SOTTOMARINA. Tuffi possibili da Isola Verde alla diga nord di Sottomarina. La stagione si apre con l’intero litorale balneabile, ma con la battigia ancora disseminata di rifiuti. Le analisi dell’acqua hanno dato risultati buoni in tutti i punti di captazione grazie al lavoro eseguito negli ultimi 10 anni per migliorare la depurazione delle acque refluee non solo in città, ma lungo l’asta dei fiumi che scaricano in zona. Un sospiro di sollievo per gli operatori turistici, per anni assillati dai divieti di balneazione. Dal 2011 il nuovo sistema di classificazione delle acque, derivante da una direttiva europea del 2006 recepita nel 2010, non prevede più la valutazione di generici valori microbiologici, ma l’accertamento di parametri diversi, come concentrazioni di Escherichia coli e Enterococchi intestinali, finalizzati a una maggiore tutela sanitaria dei bagnanti.

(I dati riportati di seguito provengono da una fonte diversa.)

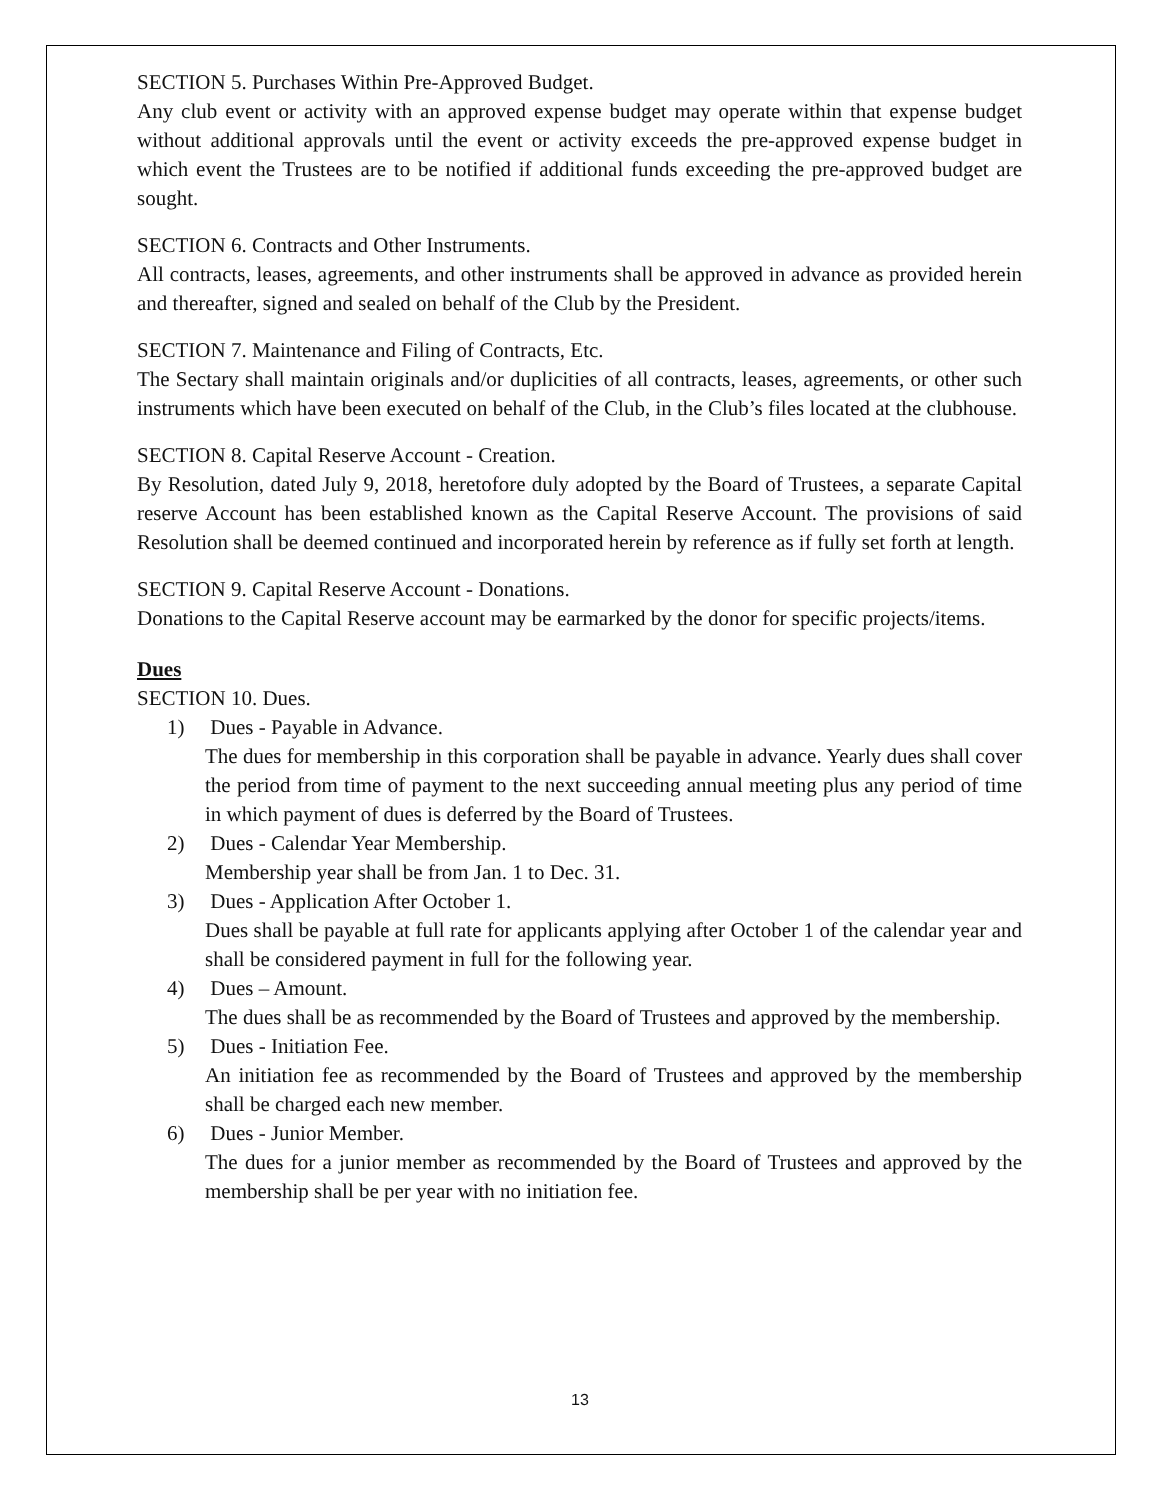SECTION 5. Purchases Within Pre-Approved Budget.
Any club event or activity with an approved expense budget may operate within that expense budget without additional approvals until the event or activity exceeds the pre-approved expense budget in which event the Trustees are to be notified if additional funds exceeding the pre-approved budget are sought.
SECTION 6. Contracts and Other Instruments.
All contracts, leases, agreements, and other instruments shall be approved in advance as provided herein and thereafter, signed and sealed on behalf of the Club by the President.
SECTION 7. Maintenance and Filing of Contracts, Etc.
The Sectary shall maintain originals and/or duplicities of all contracts, leases, agreements, or other such instruments which have been executed on behalf of the Club, in the Club’s files located at the clubhouse.
SECTION 8. Capital Reserve Account - Creation.
By Resolution, dated July 9, 2018, heretofore duly adopted by the Board of Trustees, a separate Capital reserve Account has been established known as the Capital Reserve Account. The provisions of said Resolution shall be deemed continued and incorporated herein by reference as if fully set forth at length.
SECTION 9. Capital Reserve Account - Donations.
Donations to the Capital Reserve account may be earmarked by the donor for specific projects/items.
Dues
SECTION 10. Dues.
1) Dues - Payable in Advance.
The dues for membership in this corporation shall be payable in advance. Yearly dues shall cover the period from time of payment to the next succeeding annual meeting plus any period of time in which payment of dues is deferred by the Board of Trustees.
2) Dues - Calendar Year Membership.
Membership year shall be from Jan. 1 to Dec. 31.
3) Dues - Application After October 1.
Dues shall be payable at full rate for applicants applying after October 1 of the calendar year and shall be considered payment in full for the following year.
4) Dues – Amount.
The dues shall be as recommended by the Board of Trustees and approved by the membership.
5) Dues - Initiation Fee.
An initiation fee as recommended by the Board of Trustees and approved by the membership shall be charged each new member.
6) Dues - Junior Member.
The dues for a junior member as recommended by the Board of Trustees and approved by the membership shall be per year with no initiation fee.
13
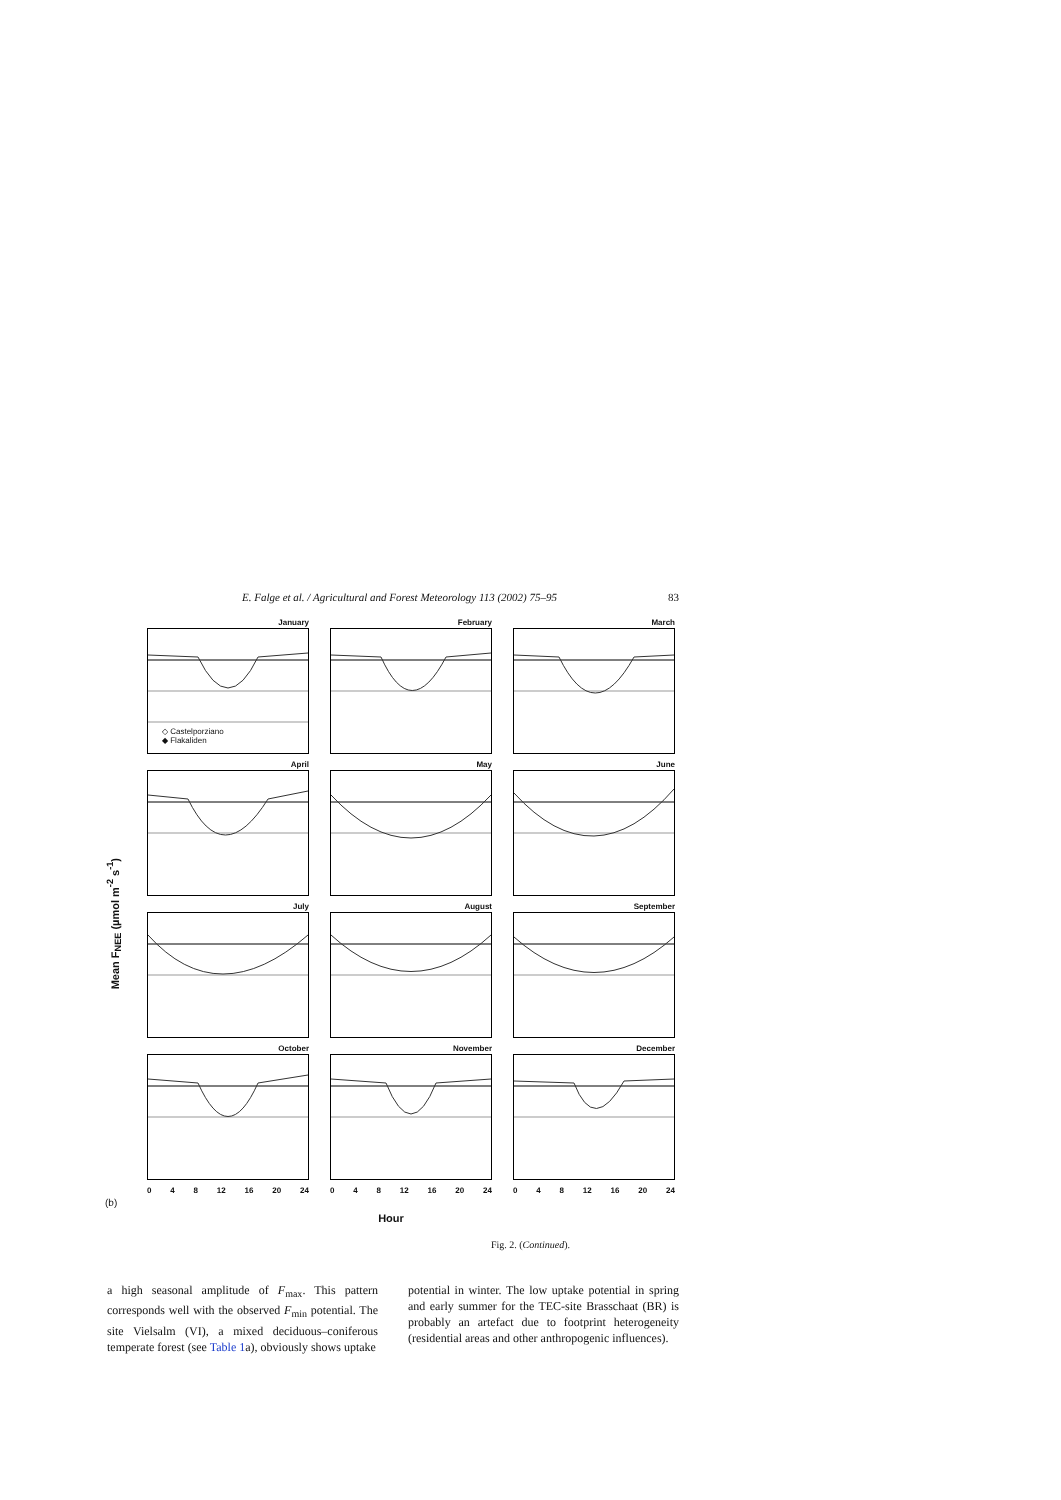E. Falge et al. / Agricultural and Forest Meteorology 113 (2002) 75–95 83
Mean F<sub>NEE</sub> (µmol m<sup>-2</sup> s<sup>-1</sup>)
January
◇ Castelporziano
◆ Flakaliden
February
March
April
May
June
July
August
September
October
November
December
0 4 8 12 16 20 24
0 4 8 12 16 20 24
0 4 8 12 16 20 24
(b)
Hour
Fig. 2. (Continued).
a high seasonal amplitude of F<sub>max</sub>. This pattern corresponds well with the observed F<sub>min</sub> potential. The site Vielsalm (VI), a mixed deciduous–coniferous temperate forest (see Table 1a), obviously shows uptake
potential in winter. The low uptake potential in spring and early summer for the TEC-site Brasschaat (BR) is probably an artefact due to footprint heterogeneity (residential areas and other anthropogenic influences).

«Di questa nuova classificazione», precisa l’assessore all’ambiente, Silvia Vianello, «ha beneficiato anche il nostro litorale. Per anni parametri che poco avevano a che fare con la salute dei bagnanti, alterati dall’apporto fluviale di Brenta, Bacchiglione e Adige, ci hanno costretto a inibire la balneazione, con pesanti conseguenze sul turismo, senza che questo corrispondesse a reali condizioni di pericolosità delle acque. Le ultime analisi confermano che l’intero litorale gode di una buona qualità e speriamo che sia un segnale di buon auspicio per l’apertura della stagione». Su questo ha inciso il lavoro svolto negli ultimi 10 anni dall’associazione Sentinella dei fiumi che ha monitorato la qualità delle acque dei fiumi e stimolato la Regione a pretendere che il depuratore di Padova e quelli del distretto della concia delle pelli fossero adeguati alla normativa vigente.

Ma anche l’intervento dell’amministrazione per migliorare il sistema interno potenziando il depuratore. Le acque dei fiumi incidono però ancora pesantemente su un altro aspetto, quello dello scarico di immondizie di qualsiasi tipo alla foce. Domenica scorsa, con la prima vera ondata di turisti della stagione, la battigia si presentava ricoperta di rifiuti che in alcuni tratti hanno costretto chi passeggiava a fare lo slalom. Uno scenario poco gradevole che ha provocato anche scie di commenti negativi nei social network. Purtroppo l’intervento di pulizia straordinario eseguito prima di Pasqua è stato vanificato in parte dal maltempo eccezionale che è perdurato fino alla scorsa settimana.